0
votes

I'm facing a permission denied error when querying firestore, when I have introduced a rule. I have narrowed down my complex rule and filter to the below 2 examples of which one query works, and one doesn't. I do not understand what is wrong with my failing query.

From https://cloud.google.com/firestore/docs/security/rules-query I understand that a rule is not a filter. According to this document: "If a query could potentially return documents that the client does not have permission to read, the entire request fails.".

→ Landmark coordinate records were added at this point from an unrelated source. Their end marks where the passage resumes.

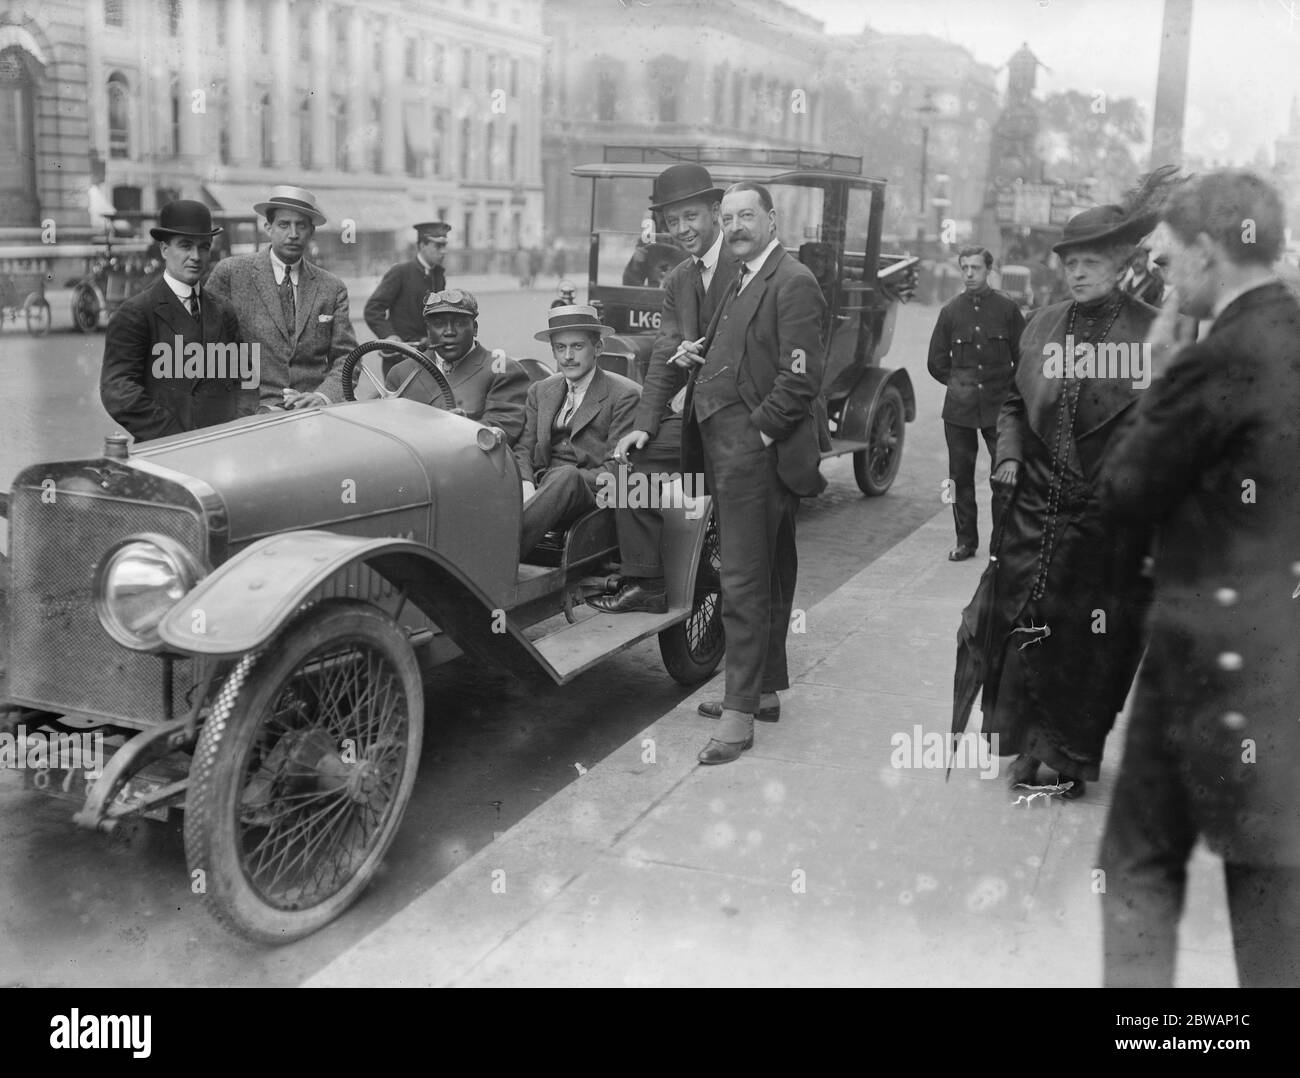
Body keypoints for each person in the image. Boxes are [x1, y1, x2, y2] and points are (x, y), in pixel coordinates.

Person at [1097, 170, 1300, 988]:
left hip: (1204, 658)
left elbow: (1124, 491)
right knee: (1271, 878)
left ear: (1212, 253)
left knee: (1139, 863)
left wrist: (1156, 375)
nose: (1170, 277)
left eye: (1176, 259)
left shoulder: (1215, 359)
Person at [978, 202, 1167, 799]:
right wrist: (1007, 456)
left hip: (1106, 516)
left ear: (1122, 264)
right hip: (1036, 507)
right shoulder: (1041, 323)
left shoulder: (1154, 333)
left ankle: (1067, 756)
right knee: (1027, 629)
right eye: (1071, 263)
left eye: (1092, 262)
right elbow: (1012, 401)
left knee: (1090, 640)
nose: (1078, 273)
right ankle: (1027, 747)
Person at [678, 181, 826, 765]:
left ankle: (738, 716)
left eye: (747, 215)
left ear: (772, 217)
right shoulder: (744, 277)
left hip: (754, 458)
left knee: (741, 581)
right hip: (732, 454)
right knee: (769, 570)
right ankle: (761, 691)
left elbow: (801, 377)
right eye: (729, 217)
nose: (736, 226)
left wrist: (756, 437)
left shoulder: (793, 281)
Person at [594, 162, 738, 615]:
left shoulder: (746, 266)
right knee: (623, 468)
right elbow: (663, 356)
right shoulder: (679, 278)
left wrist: (709, 361)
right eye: (673, 221)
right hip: (695, 418)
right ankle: (648, 579)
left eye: (691, 217)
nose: (682, 229)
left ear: (716, 211)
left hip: (742, 420)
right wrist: (643, 424)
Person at [100, 199, 246, 441]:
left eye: (204, 247)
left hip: (222, 447)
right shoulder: (136, 313)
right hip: (166, 448)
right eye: (185, 246)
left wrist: (237, 426)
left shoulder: (223, 310)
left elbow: (244, 378)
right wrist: (174, 436)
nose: (196, 256)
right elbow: (119, 390)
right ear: (164, 249)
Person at [206, 185, 357, 413]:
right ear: (268, 228)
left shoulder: (332, 288)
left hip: (313, 414)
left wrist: (323, 396)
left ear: (312, 231)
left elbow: (347, 356)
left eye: (301, 226)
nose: (293, 234)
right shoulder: (231, 273)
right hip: (250, 413)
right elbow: (205, 346)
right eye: (284, 225)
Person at [515, 305, 639, 558]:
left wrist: (559, 481)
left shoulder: (623, 395)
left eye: (578, 346)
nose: (568, 356)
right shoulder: (540, 390)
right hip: (540, 487)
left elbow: (616, 470)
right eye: (561, 348)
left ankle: (502, 555)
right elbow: (523, 449)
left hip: (591, 492)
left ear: (598, 348)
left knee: (566, 476)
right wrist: (527, 484)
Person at [927, 245, 1025, 561]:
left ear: (989, 270)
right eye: (964, 268)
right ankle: (965, 541)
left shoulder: (1008, 311)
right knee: (959, 479)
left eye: (976, 268)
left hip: (999, 410)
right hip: (959, 411)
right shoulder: (951, 312)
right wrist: (959, 385)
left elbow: (1022, 359)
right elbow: (936, 361)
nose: (969, 274)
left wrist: (1008, 394)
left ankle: (1001, 544)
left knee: (1004, 477)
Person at [384, 288, 530, 445]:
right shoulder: (401, 373)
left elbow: (500, 430)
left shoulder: (502, 369)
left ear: (474, 328)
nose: (449, 332)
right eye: (439, 324)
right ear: (428, 330)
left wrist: (463, 428)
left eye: (459, 323)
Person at [364, 221, 450, 377]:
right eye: (438, 246)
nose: (443, 251)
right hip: (400, 360)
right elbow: (373, 309)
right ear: (422, 245)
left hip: (428, 358)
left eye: (445, 246)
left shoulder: (438, 275)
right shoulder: (401, 272)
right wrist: (388, 336)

Baring that in mind, I have been iterating over my rule, filter and data, and come with the below:

The data: I have NO data in my collection called "MyCollection". As a matter of fact, the collection "MyCollection" has never existed.

The rule:

rules_version = '2';
service cloud.firestore {
  match /databases/{database}/documents {

    match /MyCollection/{id} {
      allow read: if (  
                       (resource.data.readAccess == 0)
                     )

      allow write: if (true)

    }
  }
}

My failing query (where I have the permission denied error):

Firestore.instance.collection('MyCollection')
      .where("readAccess", isLessThanOrEqualTo: 0)
      .getDocuments()
      .then((_) => print("Success!"));

When I run this query, I get the following error:

W/Firestore(12491): (21.3.0) [Firestore]: Listen for Query(MyCollection where readAccess <= 0) failed: Status{code=PERMISSION_DENIED, description=Missing or insufficient permissions., cause=null}

My successfull query: (The only difference in this query is that I replaced "isLessThanOrEqualTo" with isEqualTo)

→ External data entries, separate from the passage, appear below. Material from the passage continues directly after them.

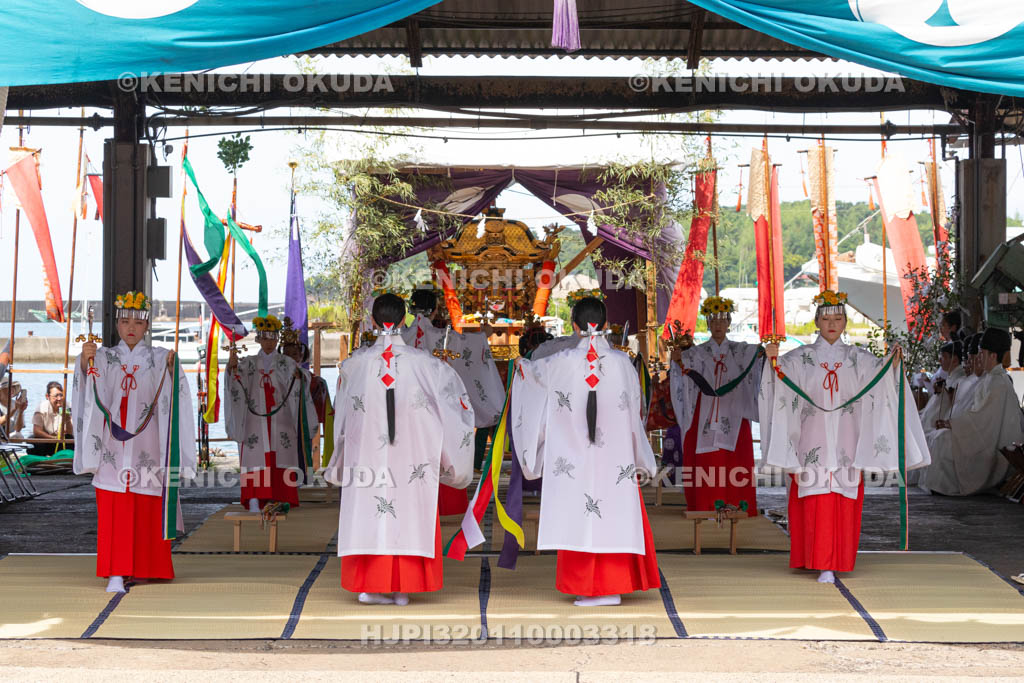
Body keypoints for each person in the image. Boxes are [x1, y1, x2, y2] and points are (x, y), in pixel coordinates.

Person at [759, 290, 929, 584]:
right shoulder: (800, 358)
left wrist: (893, 360)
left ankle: (833, 561)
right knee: (814, 496)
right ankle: (813, 558)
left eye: (838, 318)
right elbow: (779, 383)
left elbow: (881, 378)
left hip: (848, 438)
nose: (832, 324)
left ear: (845, 322)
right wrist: (773, 362)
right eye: (826, 318)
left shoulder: (858, 359)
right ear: (816, 321)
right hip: (811, 437)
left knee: (842, 497)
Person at [323, 293, 475, 606]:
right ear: (404, 320)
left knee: (370, 510)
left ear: (373, 321)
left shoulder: (353, 366)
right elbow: (455, 408)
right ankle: (403, 588)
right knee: (409, 511)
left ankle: (371, 586)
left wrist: (340, 458)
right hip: (413, 458)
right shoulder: (429, 366)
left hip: (367, 458)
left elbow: (342, 418)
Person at [511, 296, 660, 606]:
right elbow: (636, 412)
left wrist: (521, 367)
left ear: (575, 326)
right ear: (605, 325)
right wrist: (639, 455)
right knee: (614, 511)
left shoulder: (556, 363)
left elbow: (530, 380)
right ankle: (613, 586)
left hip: (572, 458)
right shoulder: (623, 364)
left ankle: (589, 588)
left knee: (577, 511)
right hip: (614, 458)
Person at [72, 290, 196, 593]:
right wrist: (84, 361)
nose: (130, 328)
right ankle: (116, 572)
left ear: (147, 326)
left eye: (137, 323)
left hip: (147, 445)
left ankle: (146, 567)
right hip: (114, 445)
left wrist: (171, 368)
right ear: (116, 324)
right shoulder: (104, 356)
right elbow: (89, 395)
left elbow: (174, 396)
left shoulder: (158, 358)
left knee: (146, 504)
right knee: (115, 506)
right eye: (124, 321)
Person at [403, 284, 504, 510]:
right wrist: (484, 335)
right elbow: (471, 346)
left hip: (404, 406)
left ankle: (410, 501)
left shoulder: (399, 337)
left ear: (410, 309)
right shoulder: (443, 337)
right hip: (435, 407)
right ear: (435, 310)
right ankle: (445, 503)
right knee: (441, 449)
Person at [669, 296, 763, 515]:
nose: (718, 325)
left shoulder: (740, 351)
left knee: (734, 461)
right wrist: (676, 360)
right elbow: (681, 372)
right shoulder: (696, 354)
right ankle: (706, 506)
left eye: (722, 320)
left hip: (733, 411)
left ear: (729, 322)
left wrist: (764, 351)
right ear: (708, 323)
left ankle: (738, 506)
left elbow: (756, 355)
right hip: (706, 413)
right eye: (714, 321)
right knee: (708, 461)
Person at [225, 313, 317, 512]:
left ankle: (281, 497)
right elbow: (236, 382)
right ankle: (255, 498)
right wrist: (232, 369)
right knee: (255, 455)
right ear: (258, 339)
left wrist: (299, 377)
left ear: (277, 339)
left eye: (272, 337)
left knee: (281, 453)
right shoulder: (249, 363)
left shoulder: (287, 363)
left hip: (281, 417)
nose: (269, 342)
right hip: (255, 419)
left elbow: (303, 380)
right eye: (265, 337)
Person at [920, 328, 1024, 496]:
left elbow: (982, 420)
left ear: (992, 355)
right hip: (981, 434)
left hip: (993, 444)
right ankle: (940, 485)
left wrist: (952, 424)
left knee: (943, 439)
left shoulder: (998, 382)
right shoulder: (990, 379)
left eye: (982, 354)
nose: (978, 358)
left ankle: (944, 486)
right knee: (939, 436)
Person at [29, 381, 73, 456]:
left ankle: (65, 460)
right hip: (47, 439)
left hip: (62, 441)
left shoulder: (68, 406)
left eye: (61, 395)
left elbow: (70, 432)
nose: (59, 399)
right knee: (33, 441)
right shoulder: (41, 407)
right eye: (56, 396)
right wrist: (53, 438)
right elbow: (37, 431)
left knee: (70, 439)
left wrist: (68, 420)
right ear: (47, 396)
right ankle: (40, 463)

Firestore.instance.collection('MyCollection')
      .where("readAccess", isEqualTo: 0)
      .getDocuments()
      .then((_) => print("Success!"));

Comments:

  • I have the same results when I do populate MyCollection with data.
  • It looks like the query is validated against the rule, not the "potential return documents" as the document https://cloud.google.com/firestore/docs/security/rules-query states. If this is the case I wonder how I will be able to translate the following rule into a filter:

                   (resource.data.readAccess == 0) || 
                   ((request.auth != null) && 
                    (resource.data.readAccess <= get(/databases/$(database)/documents/App/$(resource.data.appId)).data.group[request.auth.uid])
                   )
    
  • This rule is fairly similar, except that it validates the readAccess level of a document against the group access level in the "App" document for that data's app, for the logged on user. If I can't match the query for a simple rule, I can't imagine what I need to do for this complex rule.

Please advise. Many thanks.

1

1 Answers

2
votes

With security rules, the query must exactly match the rules. The behavior you're observe is exactly what I would expect.

With a rule like this:

allow read: if resource.data.readAccess == 0;

That means the query must be filtered exactly like this;

where("readAccess", isEqualTo: 0)

Nothing else will satisfy this rule. It's absolutely demands that the query filter for exactly the value of 0 on the readAccess field. It's not clear to me why you're expecting a different outcome.

Your query suggests that the client provide its own "access" to the collection. Note that this is not secure. You can't depend on client apps self-reporting their own level of access in a database query. Something else on the backend needs to determine if the app is allowed to make the query.

Typically, Firebase Authentication is used to determine who the user is, then allow access based on what that user is allowed to do. You could store the user's permissions somewhere in another document, and use the contents of that document to determine what they can do. Or perhaps use custom claims. But you can't trust the the user pass their own permissions.